Try it:
Return the entries below verbatim. Pictures stay out.

Top of Data shown

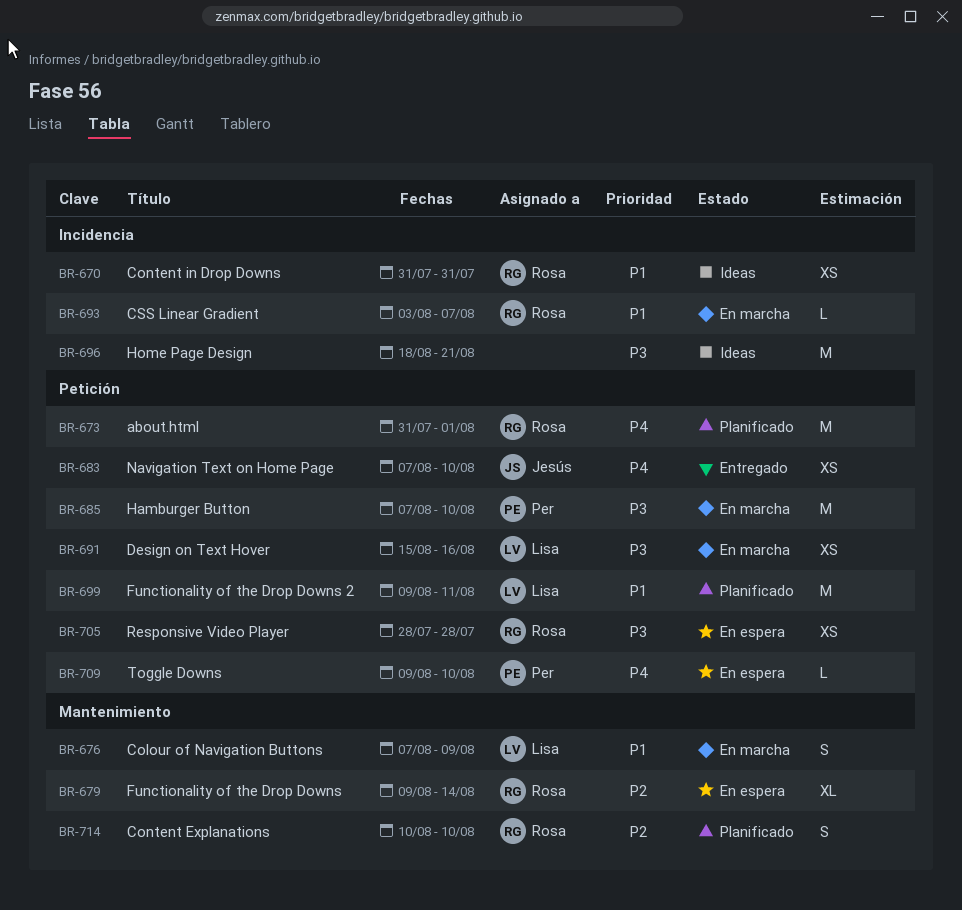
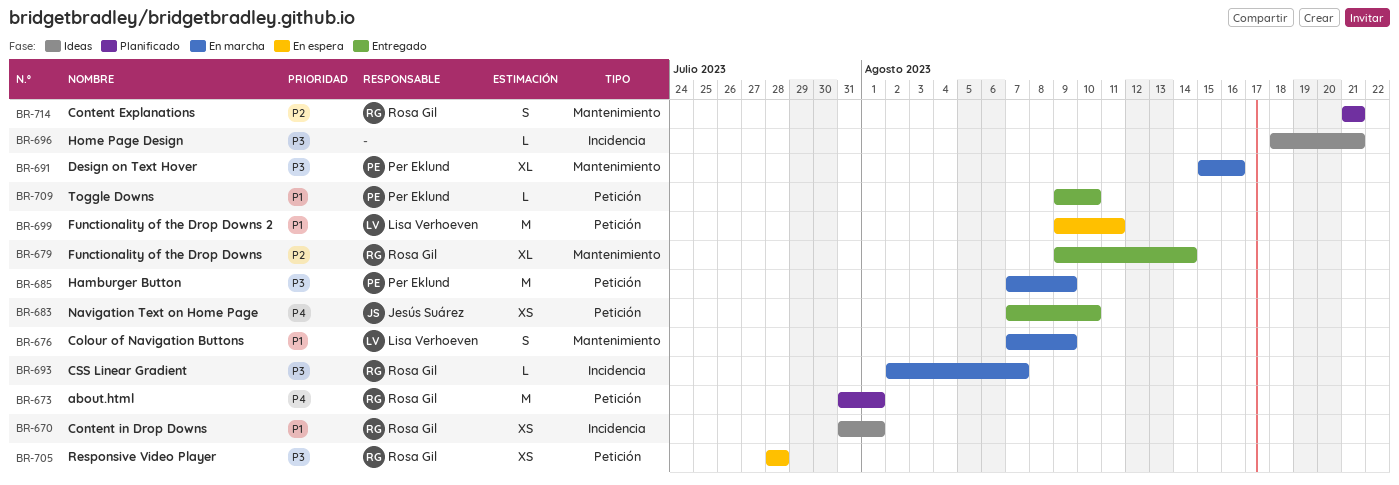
BR-670, due: Jul 31 -> Aug 1
BR-679, status: En espera -> Entregado
BR-685, due: Aug 10 -> Aug 9
BR-691, owner: Lisa Verhoeven -> Per Eklund
BR-691, label: Petición -> Mantenimiento
BR-691, estimate: XS -> XL
BR-693, priority: P1 -> P3
BR-693, start: Aug 3 -> Aug 2
BR-696, estimate: M -> L
BR-699, status: Planificado -> En espera
BR-709, status: En espera -> Entregado
BR-709, priority: P4 -> P1
BR-714, start: Aug 10 -> Aug 21
BR-714, due: Aug 10 -> Aug 21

Bottom of Data shown

Task output:
BR-670, due: Jul 31 -> Aug 1
BR-679, status: En espera -> Entregado
BR-685, due: Aug 10 -> Aug 9
BR-691, owner: Lisa Verhoeven -> Per Eklund
BR-691, label: Petición -> Mantenimiento
BR-691, estimate: XS -> XL
BR-693, priority: P1 -> P3
BR-693, start: Aug 3 -> Aug 2
BR-696, estimate: M -> L
BR-699, status: Planificado -> En espera
BR-709, status: En espera -> Entregado
BR-709, priority: P4 -> P1
BR-714, start: Aug 10 -> Aug 21
BR-714, due: Aug 10 -> Aug 21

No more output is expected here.